[Passage choisi]

Contrat social

Le financement des régimes de retraite

dans une bonne mesure, les régimes de retraite reposent sur un socle soudé à la «fumisterine

Sécurité de la vieillesse - rupture d'un pacte social

En page B-1 du Devoir de ce matin, le 14 février, nous apprenons que l'état du régime de retraite public du Québec nécessitera «un nouveau contrat social». Et, s'il faut se fier aux manchettes touchant cette question depuis le début de l'année, il semble bien que nous nous dirigions dans cette direction. Malheureusement, ces efforts de réflexion laissent de côté un élément essentiel du problème, le mode de financement des régimes de retraite.
Fondamentalement, donc, un régime de retraite est un compte d'épargne dont le contenu est investi dans le but d'accumuler suffisamment de fonds pour financer la consommation future des bénéficiaires de ce régime. Et, dans ce cas, le futur peut s'étendre sur une période de vingt à vingt-cinq ans. C'est long.
Maintenant, interrogeons-nous sur le mode de financement du régime de retraite standard. Il y a plusieurs années, ces régimes devaient nécessairement favoriser les obligations. Mais, avec la croissance de l'actif des régimes et la chute des taux d'intérêt, on a étendu leur champ d'action à la plupart des titres financiers. Ceci veut dire qu'on les retrouve aujourd'hui dans les actions, les obligations, les titres du marché monétaire, les dérivés et les infrastructures, lesquelles ne constituent pas des titres financiers à proprement parler.
Attardons-nous d'abord au cas des actions. Comment, donc, établit-on la valeur des actions cotées en Bourse? Grosso modo, leur valeur dépend du potentiel de croissance de la société visée, ainsi que de sa capacité à verser un dividende aux actionnaires. Évidemment, il faut aussi tenir compte de l'attrait des actifs concurrentiels, comme les placements dits sans risque que représentent les titres gouvernementaux à très court terme. Mais, il faudrait se garder de sous-estimer le poids des liquidités disponibles à l'investissement ou à la spéculation. Et, il est loin d'être négligeable.

[Extraits de données]
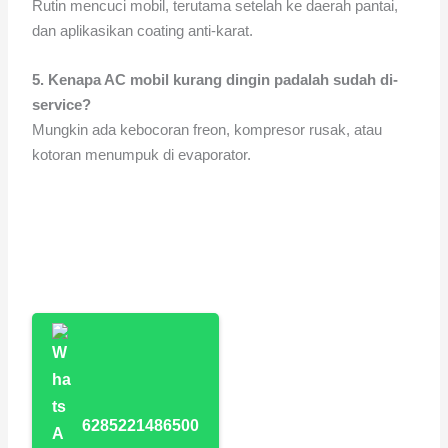
Rutin mencuci mobil, terutama setelah ke daerah pantai,
dan aplikasikan coating anti-karat.
5. Kenapa AC mobil kurang dingin padalah sudah di-
service?
Mungkin ada kebocoran freon, kompresor rusak, atau
kotoran menumpuk di evaporator.
6285221486500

[Consignes]
**A)** Dites si chacun des énoncés suivants est conforme au texte sur le financement des régimes de retraite, en répondant par oui ou par non et en citant les mots du texte qui tranchent. (i) La nouvelle sur le « nouveau contrat social » a paru en page B-1 du Devoir le 14 février. (ii) Il y a plusieurs années, les régimes de retraite devaient favoriser les actions. (iii) Les infrastructures sont des titres financiers à proprement parler.
**B)** Modifiez les extraits de données en remplaçant « mobil » par « kendaraan » partout où le mot apparaît, sans rien changer d'autre. Ne reproduisez pas les images dans votre réponse.

[Corrigé]
**A)**
(i) Oui : « En page B-1 du Devoir de ce matin, le 14 février ».
(ii) Non : « ces régimes devaient nécessairement favoriser les obligations ».
(iii) Non : « lesquelles ne constituent pas des titres financiers à proprement parler ».

**B)**
Rutin mencuci kendaraan, terutama setelah ke daerah pantai,
dan aplikasikan coating anti-karat.
5. Kenapa AC kendaraan kurang dingin padalah sudah di-
service?
Mungkin ada kebocoran freon, kompresor rusak, atau
kotoran menumpuk di evaporator.
6285221486500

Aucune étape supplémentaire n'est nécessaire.